Yep. And it's tempting to say: "In this social media age, everything is instant gratification and short term thinking. That's why we lost perspective."

Nah, that's gone on forever. Gold rush, anyone?

In a world full of short term thinkers, the person who can see to the horizon is king.
 
Yes, god forbid. I kept thinking, hold the cash...rates are rising. But thought 3.5%! We'll let the ladder play out. Kind of a new concept since we were taught 60/40 with the 40 as bond funds. We sold those last April for a loss as they kept on losing. Bond funds are a thing of the past.

It's interesting, I looked at our 10-year bond fund capital gains in the tIRA. 1.5%. Granted, the divdends were re-invested.

My money market pays 3.07%. Never thought I’d see the day.
The whole interest thing has caused me to rethink a lot of stuff. I used to prepay things, now it pays to pay as you go and sit on the cash.
 
Yes, god forbid. I kept thinking, hold the cash...rates are rising. But thought 3.5%! We'll let the ladder play out. Kind of a new concept since we were taught 60/40 with the 40 as bond funds. We sold those last April for a loss as they kept on losing. Bond funds are a thing of the past.

It's interesting, I looked at our 10-year bond fund capital gains in the tIRA. 1.5%. Granted, the divdends were re-invested.

Prior to 2008 a lot of individual investors bought their own treasuries, CDs, preferred stocks, and corporate notes. Then came the passive funds which invest based on a fictitious index that makes absolutely no sense. Wall Street conned people into believing that these were risk free investments offering protection. Many investors moved their money into these funds. People are going to shift back when they realize that they can buy a 5 year CD today and earn 4.75% with no capital loss versus a bond fund with a distribution of 2.2% and slow capital erosion.
 
My money market pays 3.07%. Never thought I’d see the day.
The whole interest thing has caused me to rethink a lot of stuff. I used to prepay things, now it pays to pay as you go and sit on the cash.

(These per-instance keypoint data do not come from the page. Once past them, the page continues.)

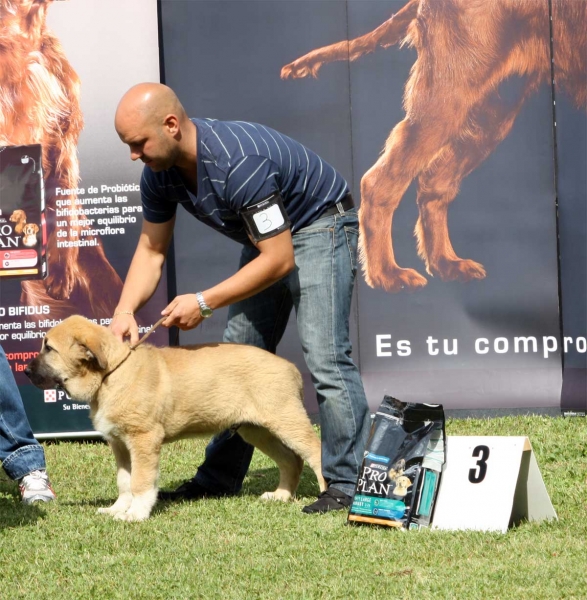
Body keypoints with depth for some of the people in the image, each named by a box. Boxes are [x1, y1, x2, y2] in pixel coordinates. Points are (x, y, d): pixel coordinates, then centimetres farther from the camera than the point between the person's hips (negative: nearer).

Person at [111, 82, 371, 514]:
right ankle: (219, 480, 17)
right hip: (267, 237, 9)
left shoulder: (238, 163, -36)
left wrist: (204, 303, -29)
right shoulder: (160, 171, -11)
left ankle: (347, 485, -15)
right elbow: (152, 249, 1)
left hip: (320, 227, -9)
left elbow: (280, 259, -32)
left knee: (324, 355, -19)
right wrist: (125, 311, -16)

You need to embrace the "golden period", there is no pressure to be fully invested. You can sit back and wait for right opportunities. I just hope I get my allotment of GS 6.75% notes.
 
You need to embrace the "golden period", there is no pressure to be fully invested. You can sit back and wait for right opportunities. I just hope I get my allotment of GS 6.75% notes.

I am waiting for mine too. I have a boatload of bonds maturing before Dec 15th of this year. I’ll have a ton of cash to put to good use. :)
 
My 5 year TD bank note (6.25%) order was just filled at TD Ameritrade (TDA).

Still waiting to see if the 5 year callable Goldman Sachs note (6.75% ) gets filled.

The highest new issue corp note I see today at TDA is 6.1%, 5 yr callable, Citigroup global markets. Settlement date is 11/17/22 (3 weeks away). I guess Citi wants to see what the Fed does/says during next week's Nov rate hike meeting before finalizing this offer.

I placed an order early-on for the 5 year, 6.75% Goldman Sachs new issue and the order status was quickly shown as "pending", and the "Cancel" button is not selectable. They tied up my cash...

I am not going to place an order for the Citi until there is some certainty from the Fed meeting.

Lesson learned.
 
I'm interested in cash flow (and preserving the principle and the interest paid at the end) as I stated a while back and Freedom explained the coupon going to the settlement account. Will a coupon reach 5% for a 10-year note? Ha! If that happens, we are truly golden.
 
I'm interested in cash flow (and preserving the principle and the interest paid at the end) as I stated a while back and Freedom explained the coupon going to the settlement account. Will a coupon reach 5% for a 10-year note? Ha! If that happens, we are truly golden.

There are already bonds yielding above 6% for 10. There was a recent new issue yielding 7% for 10 years.